La campagne n'est pas flamboyante du côté de La République en Marche. Pas brillante, non plus, au Rassemblement national !

L’édito politique, avec vous Yael Goosz. Les gaffes de Nathalie Loiseau... Et les contradictions de Marine Le Pen !

L’amateurisme, les boulettes, de l’une, ne doivent pas faire oublier l'enfumage de l’autre… Enfumage sur la liste, déposée la semaine dernière, dans l’indifférence générale, puisque tous les projecteurs étaient braqués sur la conférence de presse du Président. 

L’an dernier, dédiabolisation oblige, le « F » du FN a cédé la place au « R » du Rassemblement national. Et ce « rassemblement », on le cherche ! A part un économiste écolo et 2 ou 3 historiques ou pré-historiques du RPR, c’est surtout les copains d’abord, le recyclage du clan, du beau-frère Philippe Olivier à la collaboratrice de toujours Catherine Griset, mise en examen mais en position éligible ! On fait même plaisir au papa, en mettant en 18ème position, donc éligible elle aussi, son assistante parlementaire, une parfaite inconnue (sauf à Montretout !).
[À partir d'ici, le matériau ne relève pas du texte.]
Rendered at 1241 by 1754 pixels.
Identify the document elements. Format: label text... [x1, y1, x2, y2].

Des contradictions aussi, quand le RN passe la frontière, Yael…

Devenir crédible, c’est l’obsession de Marine Le Pen… Une règle qui saute quand elle rend visite à des partenaires beaucoup plus décomplexés. Meeting à Prague la semaine dernière. Elle s’est retrouvée aux côtés de l’islamophobe Geert Wilders (il veut interdire le coran aux Pays Bas), et du tchèque Tomio Okamura qui veut sortir son pays de l’Union… Alors que la ligne de Marine Le Pen, désormais, ce n’est plus le Frexit, mais changer l’Europe, de l’intérieur. 
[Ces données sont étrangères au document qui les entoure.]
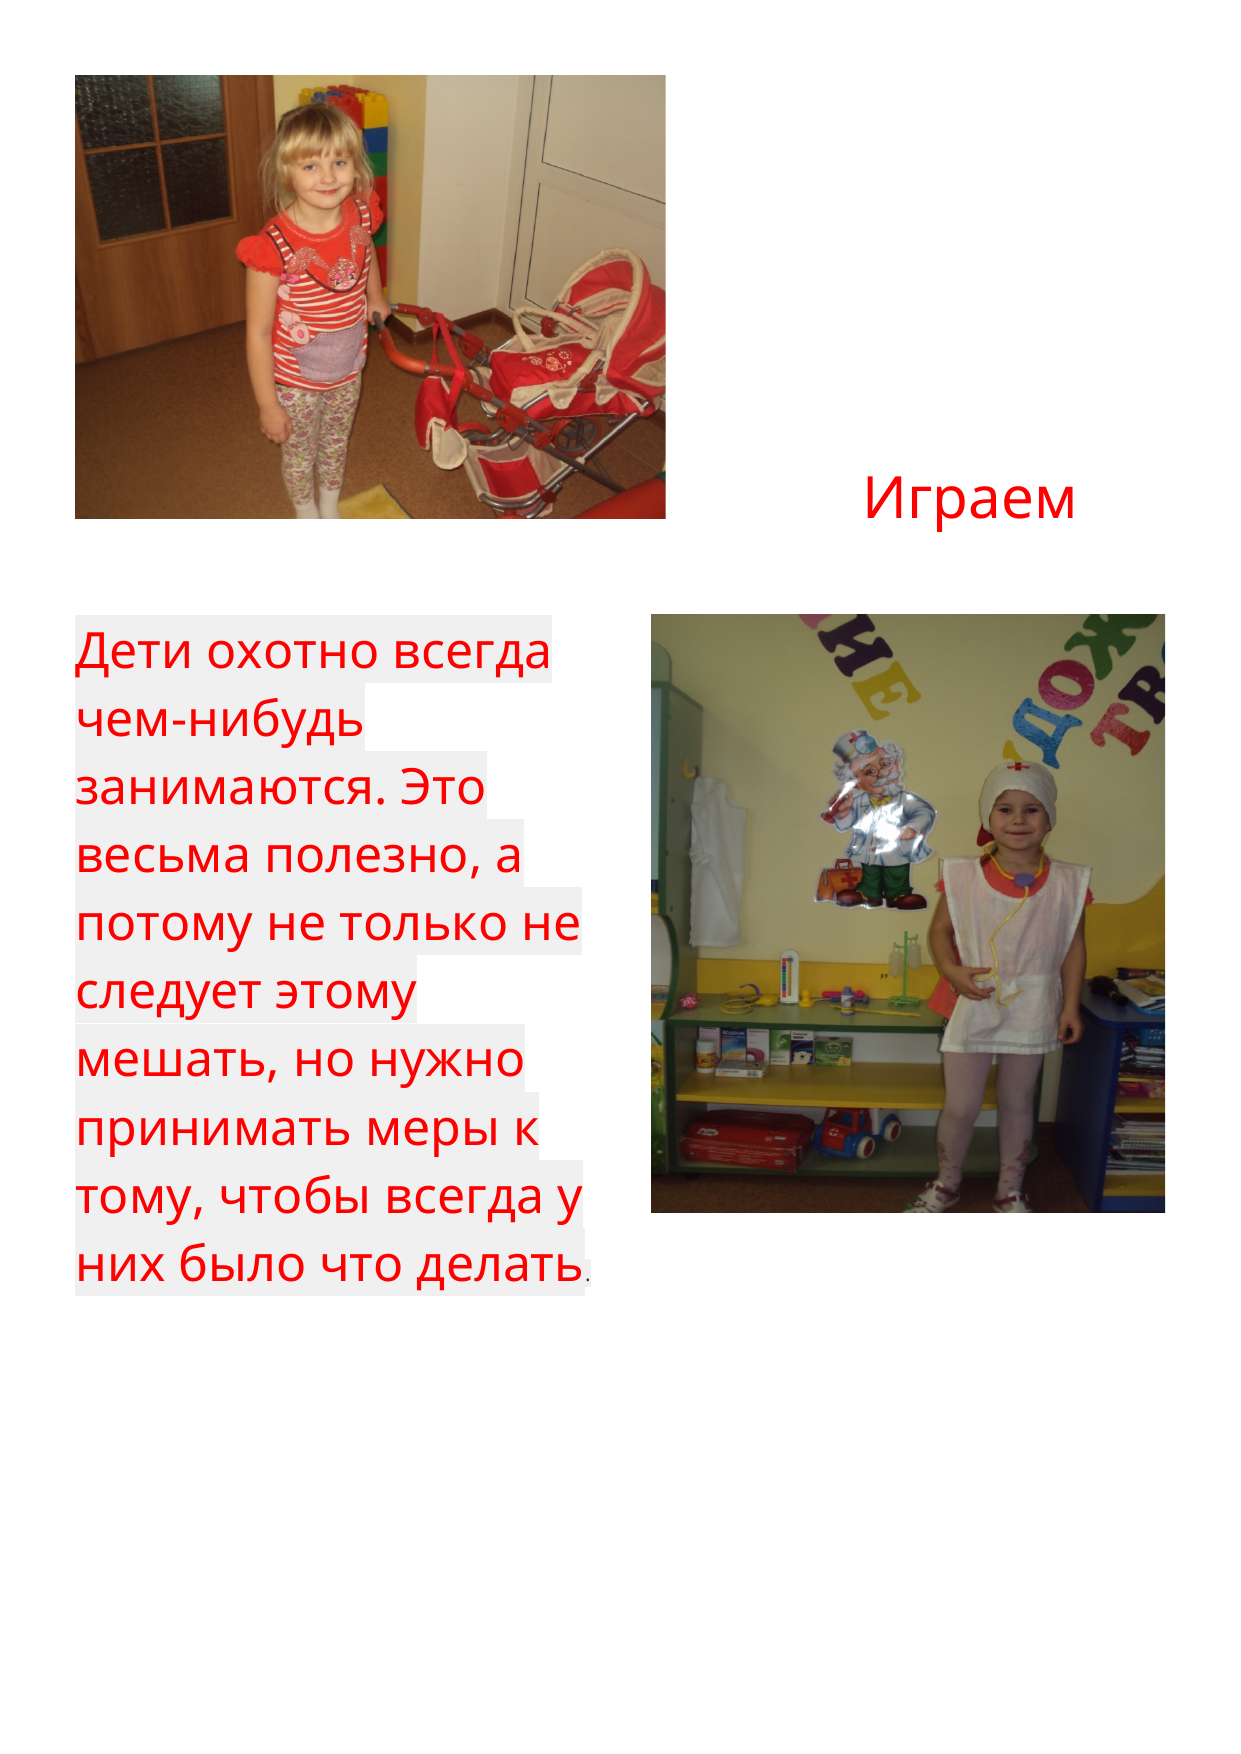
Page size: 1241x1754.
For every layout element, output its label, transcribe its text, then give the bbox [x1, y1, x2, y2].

picture [75, 75, 666, 519]
picture [651, 614, 1166, 1213]
text Играем [75, 75, 1165, 535]
text Дети охотно всегда чем-нибудь занимаются. Это весьма полезно, а потому не только не следует этому мешать, но нужно принимать меры к тому, чтобы всегда у них было что делать. [75, 615, 1165, 1296]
Comment ? En créant un grand groupe souverainiste au Parlement… Sauf que le leadership est passé en Italie. Salvini gouverne, pas elle : ça fait une sacrée différence et c’est autour de lui que s'organise l’après 26 mai. 

Crédibilité, respectabilité. Contrairement à son ancien bras droit Florian Philippot, Marine Le Pen ne monte pas sur le toit d'un centre des impôts pour arracher un drapeau européen… Mais son discours d’hier, à Metz, pour le 1er-Mai, avait des relents complotistes, copier-coller du révisionnisme à la sauce De Villiers. Quand elle fustige l'« Europe impériale et totalitaire » des pères fondateurs, elle réécrit l'histoire, tranquillement... Alors que la première Europe du charbon et de l’acier, c’était justement la mise en commun de ressources pour ne plus se faire la guerre et revivre le nazisme. 

Jordan Bardella, lui aussi, flirte facilement avec les fake news ! Jean-Marie Le Pen dit que l’incendie de Notre-Dame était forcément criminel ? Bardella, plus insidieux, estime qu’on a le droit de se poser la question.

Tout ça ne fait pas fléchir la courbe du RN dans les sondages...

Non, toujours haut, jamais loin de La République en Marche. Mais des nuages à l’horizon. Le premier s’appelle François-Xavier Bellamy, qui séduit un électorat conservateur en mal de leader. D’ailleurs Bellamy se garde bien de dire pour qui il a voté en 2017… 

L’autre menace, c’est la concurrence des Gilets jaunes, il y en a sur la liste de Francis Lalanne, chez Philippot, Asselineau, et Dupont-Aignan. Partout, à droite de la droite, sauf au RN ! Des voix qui pourraient manquer le 26 mai. Une deuxième place après avoir été premier en 2014 provoquerait de fortes turbulences en interne. Le Parti du vieux menhir a, encore, des pieds d’argile.